Selon Claire, la gestion des équipes n’est pas non plus acquise au départ : « C’est quelque chose de nouveau. Si je n’ai eu aucun problème d’intégration dans l’équipe de vétérinaires – nous sommes tous au même niveau hiérarchique –, il n’en est pas de même avec les autres membres. Il n’est pas toujours facile de déléguer, de donner des instructions à des personnes parfois plus âgées que vous, et il est encore moins aisé de faire des remarques quand ça ne va pas. Si les études nous préparent plutôt bien à aborder le client, nous n’avons pas de notion de gestion, qu’il s’agisse des équipes ou des finances.
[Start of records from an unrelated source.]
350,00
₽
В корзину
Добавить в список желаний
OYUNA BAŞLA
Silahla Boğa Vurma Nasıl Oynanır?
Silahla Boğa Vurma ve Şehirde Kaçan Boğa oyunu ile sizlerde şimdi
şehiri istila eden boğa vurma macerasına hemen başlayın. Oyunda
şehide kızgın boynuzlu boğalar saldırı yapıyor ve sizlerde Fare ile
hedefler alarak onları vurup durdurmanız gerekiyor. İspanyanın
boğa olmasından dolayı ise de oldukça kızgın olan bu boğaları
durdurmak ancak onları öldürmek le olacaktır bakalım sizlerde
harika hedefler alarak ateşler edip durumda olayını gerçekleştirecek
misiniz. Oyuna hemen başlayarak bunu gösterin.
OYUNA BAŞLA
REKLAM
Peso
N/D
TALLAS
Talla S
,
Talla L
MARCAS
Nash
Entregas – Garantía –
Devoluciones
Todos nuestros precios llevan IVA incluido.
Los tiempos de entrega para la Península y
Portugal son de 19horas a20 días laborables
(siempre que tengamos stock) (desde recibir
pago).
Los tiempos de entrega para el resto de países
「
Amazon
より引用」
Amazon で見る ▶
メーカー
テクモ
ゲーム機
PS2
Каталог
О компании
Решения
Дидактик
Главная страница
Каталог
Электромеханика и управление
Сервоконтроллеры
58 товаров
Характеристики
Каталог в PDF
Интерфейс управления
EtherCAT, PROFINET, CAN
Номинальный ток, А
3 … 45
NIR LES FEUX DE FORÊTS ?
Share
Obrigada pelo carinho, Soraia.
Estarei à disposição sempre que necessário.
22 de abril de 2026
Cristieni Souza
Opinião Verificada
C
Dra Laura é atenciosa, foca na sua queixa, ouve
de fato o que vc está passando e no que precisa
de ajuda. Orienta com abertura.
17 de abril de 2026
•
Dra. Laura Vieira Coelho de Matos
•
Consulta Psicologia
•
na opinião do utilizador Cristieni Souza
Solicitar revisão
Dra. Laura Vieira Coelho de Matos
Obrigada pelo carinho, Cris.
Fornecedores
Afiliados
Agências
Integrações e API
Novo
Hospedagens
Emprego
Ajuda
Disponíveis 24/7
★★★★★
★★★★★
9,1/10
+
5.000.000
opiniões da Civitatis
Pourtant, dans la clinique, l’agent comptable, c’est nous ! »

  • 1 « Vers une profession vétérinaire du xxie siècle. » Rapport au Premier ministre et au ministre de l’Agriculture et de la Pêche.

  • 2 Thèse de master en management de la santé, « Importance des disciplines managériales dans l’accompagnement de l’évolution de la profession vétérinaire. »

  • 3 Thèse de master en management de la santé, « Importance des disciplines managériales dans l’accompagnement de l’évolution de la profession vétérinaire » ; Verbatim focus groupe/p 114.

  • 4 Les prénoms des témoins ont été modifiés à leur demande.

LA GÉNÉRATION Y

Ce terme désigne les personnes nées à la fin des années 70 jusqu’au milieu des années 90. Inventée en 1993 par le magazine Advertising Age, la génération Y ne se réfère pas à des données biologiques, mais désigne tout simplement celle qui suit la génération X (les personnes nées entre 1965 et 1977). Ses “membres” portent aussi le nom d’échos boomers ou d’enfants du millénaire. Il s’agit de décrire un ensemble d’individus dans une tranche d’âge donnée et soudés par une vision commune d’événements (Mai 1968, l’effondrement du mur de Berlin, les attentats du 11 septembre 2001, etc.). Ils sont un peu plus de 13 millions en France selon l’Insee. De façon générale, dans l’entreprise d’aujourd’hui, quatre générations se côtoient : la génération dite “silencieuse” (entre 1930 et 1945), puis les baby-boomers (entre 1946 et 1964), la génération X (entre 1965 et 1977) et enfin la génération Y (entre 1978 et 1995).